◆ **Prompt**:
Copy the listing below word for word, beginning at the line containing "What is the maximum value shown in the chart?" and continuing through the line containing "What Y value", with both of those lines included.

◆ **Information supplied**:
☆ ☆ ☆ ☆ ☆

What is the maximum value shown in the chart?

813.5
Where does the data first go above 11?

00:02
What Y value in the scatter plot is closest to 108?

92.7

☆ ☆ ☆ ☆ ☆

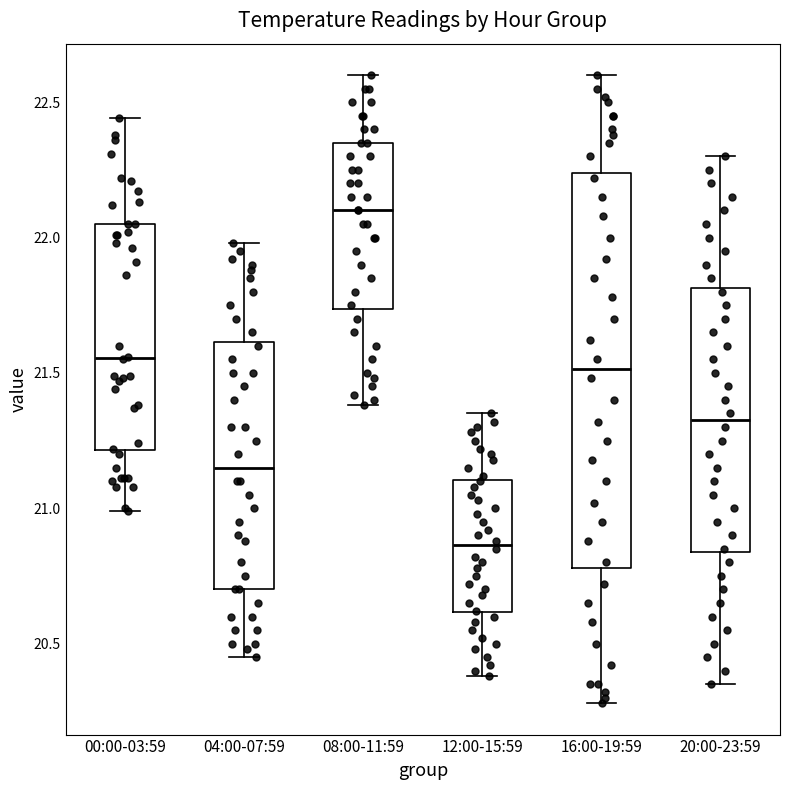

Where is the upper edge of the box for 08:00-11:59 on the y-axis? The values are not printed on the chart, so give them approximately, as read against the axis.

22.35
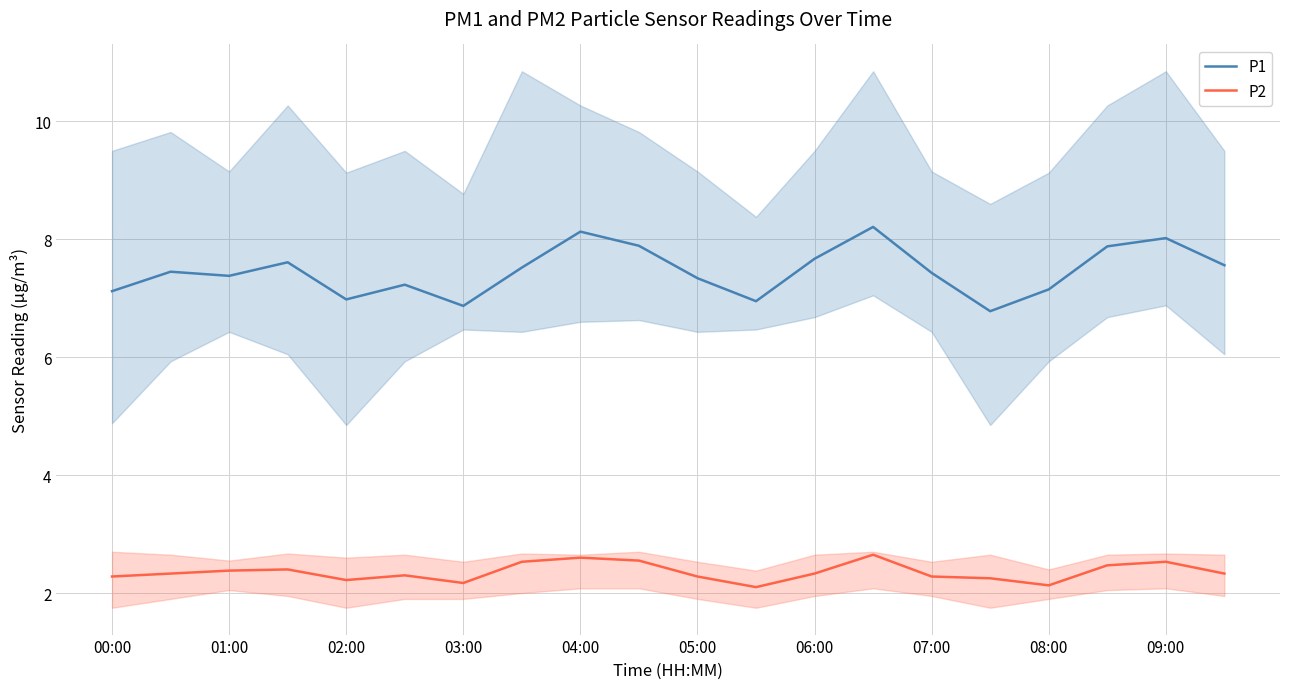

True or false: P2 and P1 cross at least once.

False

☆ ☆ ☆ ☆ ☆

◆ **Task result**:
What is the maximum value shown in the chart?

813.5
Where does the data first go above 11?

00:02
What Y value in the scatter plot is closest to 108?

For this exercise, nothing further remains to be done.